The nested <regex> elements specify the case-sensitive ECMAScript regular expressions. In the example above, the filter will match if any of the two included regular expressions match the report output. The first one matches the dll report output argument, the second one - the api report output argument.

Overall, you can read this report_filter as follows: exclude all reports from the PE082 (Deprecated WinAPI import) rule if any of the following regular expressions match the report output:

  1. The DLL name matches kernel32.dll. This will filter out all deprecated WinAPI imports from kernel32.dll.
  2. The API name matches RegOpenKey[AW]. This will additionally filter out functions with names which match the RegOpenKey[AW] regular expression (e.g. RegOpenKeyA, RegOpenKeyW).

If the executable you are analyzing imports some deprecated WinAPI functions from kernel32.dll, and also RegOpenKeyA together with QueryTraceW from advapi32.dll, Binary Valentine will report only the use of QueryTraceW, because other deprecated functions will be filtered out by the <report_filter>.

Targets to analyse

The required <targets> element is used to specify the targets to scan. This element must contain at least one nested <target> element.

Path

The <target> element must contain the path attribute, which should point to either a file or a directory with files to analyze. In the example above, the executables directory and the additional/binary.exe file will be analyzed. As the root path is set to C:/my_project, these paths will be translated to absolute ones C:/my_project/executables/ and C:/my_project/additional/binary.exe.

The <target> element may contain an optional recursive attribute with a boolean value (true, false, 1 or 0). It sets if a directory specified in the path attribute should be traversed recursively. This option is set to true by default.

Target-specific rule selector

There is an optional <rule_selector> element which could be included in <target>. If specified, this selector replaces the global one specified in the <global_selector> element and applies only to the current target. The format of the <rule_selector> element is identical to the <global_selector> format.

Target directory file name filter

If a <target> points to a directory, you can add a nested <filter> element which would filter the file names to analyze when traversing the directory. The <filter> element should contain one or more <include> and/or <exclude> nested elements. Both elements specify the case-sensitive ECMAScript regular expressions, which will be matched agains the absolute paths to the files in the directory. If an absolute file path matches all regular expressions specified in the <include> elements and does not match any regular expressions specified in the <exclude> elements, the file will be analyzed. Otherwise, it will be skipped.

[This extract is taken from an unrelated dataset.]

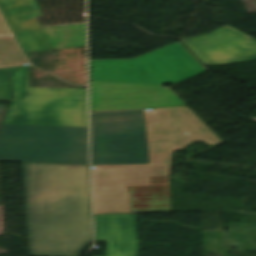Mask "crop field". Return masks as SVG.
Instances as JSON below:
<instances>
[{"label":"crop field","mask_w":256,"mask_h":256,"mask_svg":"<svg viewBox=\"0 0 256 256\" xmlns=\"http://www.w3.org/2000/svg\"><path fill=\"white\" fill-rule=\"evenodd\" d=\"M22 168L30 256H78L92 240L87 166Z\"/></svg>","instance_id":"obj_1"},{"label":"crop field","mask_w":256,"mask_h":256,"mask_svg":"<svg viewBox=\"0 0 256 256\" xmlns=\"http://www.w3.org/2000/svg\"><path fill=\"white\" fill-rule=\"evenodd\" d=\"M151 164L92 165L94 214L127 213L129 185L168 179L173 150L222 142L188 107L144 110ZM188 132V134H185Z\"/></svg>","instance_id":"obj_2"},{"label":"crop field","mask_w":256,"mask_h":256,"mask_svg":"<svg viewBox=\"0 0 256 256\" xmlns=\"http://www.w3.org/2000/svg\"><path fill=\"white\" fill-rule=\"evenodd\" d=\"M0 69V101H13L4 124L88 127L87 89L29 88L27 66Z\"/></svg>","instance_id":"obj_3"},{"label":"crop field","mask_w":256,"mask_h":256,"mask_svg":"<svg viewBox=\"0 0 256 256\" xmlns=\"http://www.w3.org/2000/svg\"><path fill=\"white\" fill-rule=\"evenodd\" d=\"M0 161L88 164V128L4 125Z\"/></svg>","instance_id":"obj_4"},{"label":"crop field","mask_w":256,"mask_h":256,"mask_svg":"<svg viewBox=\"0 0 256 256\" xmlns=\"http://www.w3.org/2000/svg\"><path fill=\"white\" fill-rule=\"evenodd\" d=\"M207 70L179 43L125 60H91V79L178 84Z\"/></svg>","instance_id":"obj_5"},{"label":"crop field","mask_w":256,"mask_h":256,"mask_svg":"<svg viewBox=\"0 0 256 256\" xmlns=\"http://www.w3.org/2000/svg\"><path fill=\"white\" fill-rule=\"evenodd\" d=\"M92 164L150 163L143 111L91 114Z\"/></svg>","instance_id":"obj_6"},{"label":"crop field","mask_w":256,"mask_h":256,"mask_svg":"<svg viewBox=\"0 0 256 256\" xmlns=\"http://www.w3.org/2000/svg\"><path fill=\"white\" fill-rule=\"evenodd\" d=\"M92 112L188 106L169 88L91 80Z\"/></svg>","instance_id":"obj_7"},{"label":"crop field","mask_w":256,"mask_h":256,"mask_svg":"<svg viewBox=\"0 0 256 256\" xmlns=\"http://www.w3.org/2000/svg\"><path fill=\"white\" fill-rule=\"evenodd\" d=\"M183 43L205 65L256 59V39L230 25Z\"/></svg>","instance_id":"obj_8"},{"label":"crop field","mask_w":256,"mask_h":256,"mask_svg":"<svg viewBox=\"0 0 256 256\" xmlns=\"http://www.w3.org/2000/svg\"><path fill=\"white\" fill-rule=\"evenodd\" d=\"M0 10L25 52L51 50L36 17V0H0Z\"/></svg>","instance_id":"obj_9"},{"label":"crop field","mask_w":256,"mask_h":256,"mask_svg":"<svg viewBox=\"0 0 256 256\" xmlns=\"http://www.w3.org/2000/svg\"><path fill=\"white\" fill-rule=\"evenodd\" d=\"M97 241L108 242L106 256H137L136 214L95 215Z\"/></svg>","instance_id":"obj_10"},{"label":"crop field","mask_w":256,"mask_h":256,"mask_svg":"<svg viewBox=\"0 0 256 256\" xmlns=\"http://www.w3.org/2000/svg\"><path fill=\"white\" fill-rule=\"evenodd\" d=\"M149 186H129V206L132 211H170L168 180H150Z\"/></svg>","instance_id":"obj_11"},{"label":"crop field","mask_w":256,"mask_h":256,"mask_svg":"<svg viewBox=\"0 0 256 256\" xmlns=\"http://www.w3.org/2000/svg\"><path fill=\"white\" fill-rule=\"evenodd\" d=\"M42 30L52 50L86 46V24L49 26Z\"/></svg>","instance_id":"obj_12"},{"label":"crop field","mask_w":256,"mask_h":256,"mask_svg":"<svg viewBox=\"0 0 256 256\" xmlns=\"http://www.w3.org/2000/svg\"><path fill=\"white\" fill-rule=\"evenodd\" d=\"M20 51L13 37H0V68L29 65Z\"/></svg>","instance_id":"obj_13"},{"label":"crop field","mask_w":256,"mask_h":256,"mask_svg":"<svg viewBox=\"0 0 256 256\" xmlns=\"http://www.w3.org/2000/svg\"><path fill=\"white\" fill-rule=\"evenodd\" d=\"M11 34L13 33L0 12V35H11Z\"/></svg>","instance_id":"obj_14"}]
</instances>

In the example above, only the files with absolute paths ending with dll and not containing api-ms- will be analyzed.

Output reports

The required <reports> element is used to specify the output reports options. Binary Valentine supports several output formats and can in addition output detected issues to the terminal. The <reports> element can contain one or more nested elements described below.

Terminal output

Add an empty <terminal /> element to <reports> if you want to enable issue reporting to the terminal.

Plaintext and SARIF reports

You can add as many reports in plaintext and SARIF formats as you want by using the <text> and <sarif> elements. Both elements specify the path to the report. In the example above, a report.txt plaintext report and a report.sarif.json SARIF report will be created in the C:/my_project directory after analysis completes. Reports will always have the UTF-8 encoding.

Return codes

Binary Valentine returns several different return codes when it completes the analysis using the XML project. See the meaning of these return codes in the Command line description.